Copy the passage on the dispute over colors in the prescription inhaler market, from "A particular feature" to "have this meaning.".

▸ **Exercise passage**
<<<<
A particular feature of the defendants’ case is a positive allegation that in the relevant market, colour has a particular meaning. It is said to be a reference to the type of medicine, so pale blue indicates a short acting β-2 agonist reliever product, brown/orange/burgundy represents a corticosteroid preventer product and purple (or more particularly two tone purple as used with Seretide) indicates a combination product. The claimants deny that these colours in general, and purple in particular, have this meaning.

10.

Another particular feature of this case is that the market is a specialised one. Members of the general public do not select these products to buy because the products are sold on prescription. The relevant persons with whom the claimants would have goodwill and to whom the alleged misrepresentation is made are doctors and pharmacists. Given the nature of the prescribing the doctors will usually be GPs. The pharmacists may include pharmacy technical assistants (PTAs). Patients may have a role to play but it is clear that this case will involve a significant focus on doctors and pharmacists.
>>>>
▸ **Data records**
<<<<
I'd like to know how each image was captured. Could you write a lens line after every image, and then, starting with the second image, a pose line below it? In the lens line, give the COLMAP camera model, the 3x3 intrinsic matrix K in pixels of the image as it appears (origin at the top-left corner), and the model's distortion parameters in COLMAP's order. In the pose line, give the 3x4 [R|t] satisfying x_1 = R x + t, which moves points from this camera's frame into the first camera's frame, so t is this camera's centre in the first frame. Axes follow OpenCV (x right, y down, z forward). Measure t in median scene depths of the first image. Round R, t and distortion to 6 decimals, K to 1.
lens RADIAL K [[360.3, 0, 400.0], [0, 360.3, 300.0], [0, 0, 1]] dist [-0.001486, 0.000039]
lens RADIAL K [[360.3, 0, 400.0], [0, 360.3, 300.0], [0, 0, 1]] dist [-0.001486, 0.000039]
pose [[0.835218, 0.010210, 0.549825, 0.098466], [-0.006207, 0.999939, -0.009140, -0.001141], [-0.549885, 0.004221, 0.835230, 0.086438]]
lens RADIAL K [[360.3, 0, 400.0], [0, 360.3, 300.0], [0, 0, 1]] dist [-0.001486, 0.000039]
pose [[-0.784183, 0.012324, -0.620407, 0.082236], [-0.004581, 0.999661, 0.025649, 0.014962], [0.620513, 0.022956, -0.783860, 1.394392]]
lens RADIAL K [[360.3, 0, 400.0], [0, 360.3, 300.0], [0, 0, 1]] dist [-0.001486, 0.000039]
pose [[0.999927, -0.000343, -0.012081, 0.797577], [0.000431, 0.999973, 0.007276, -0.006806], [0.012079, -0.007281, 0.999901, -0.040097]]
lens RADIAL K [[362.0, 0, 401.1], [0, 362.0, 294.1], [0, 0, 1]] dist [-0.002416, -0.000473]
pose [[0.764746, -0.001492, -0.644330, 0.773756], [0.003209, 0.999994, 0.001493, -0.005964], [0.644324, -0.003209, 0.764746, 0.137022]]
>>>>
▸ **Response to the task**
A particular feature of the defendants’ case is a positive allegation that in the relevant market, colour has a particular meaning. It is said to be a reference to the type of medicine, so pale blue indicates a short acting β-2 agonist reliever product, brown/orange/burgundy represents a corticosteroid preventer product and purple (or more particularly two tone purple as used with Seretide) indicates a combination product. The claimants deny that these colours in general, and purple in particular, have this meaning.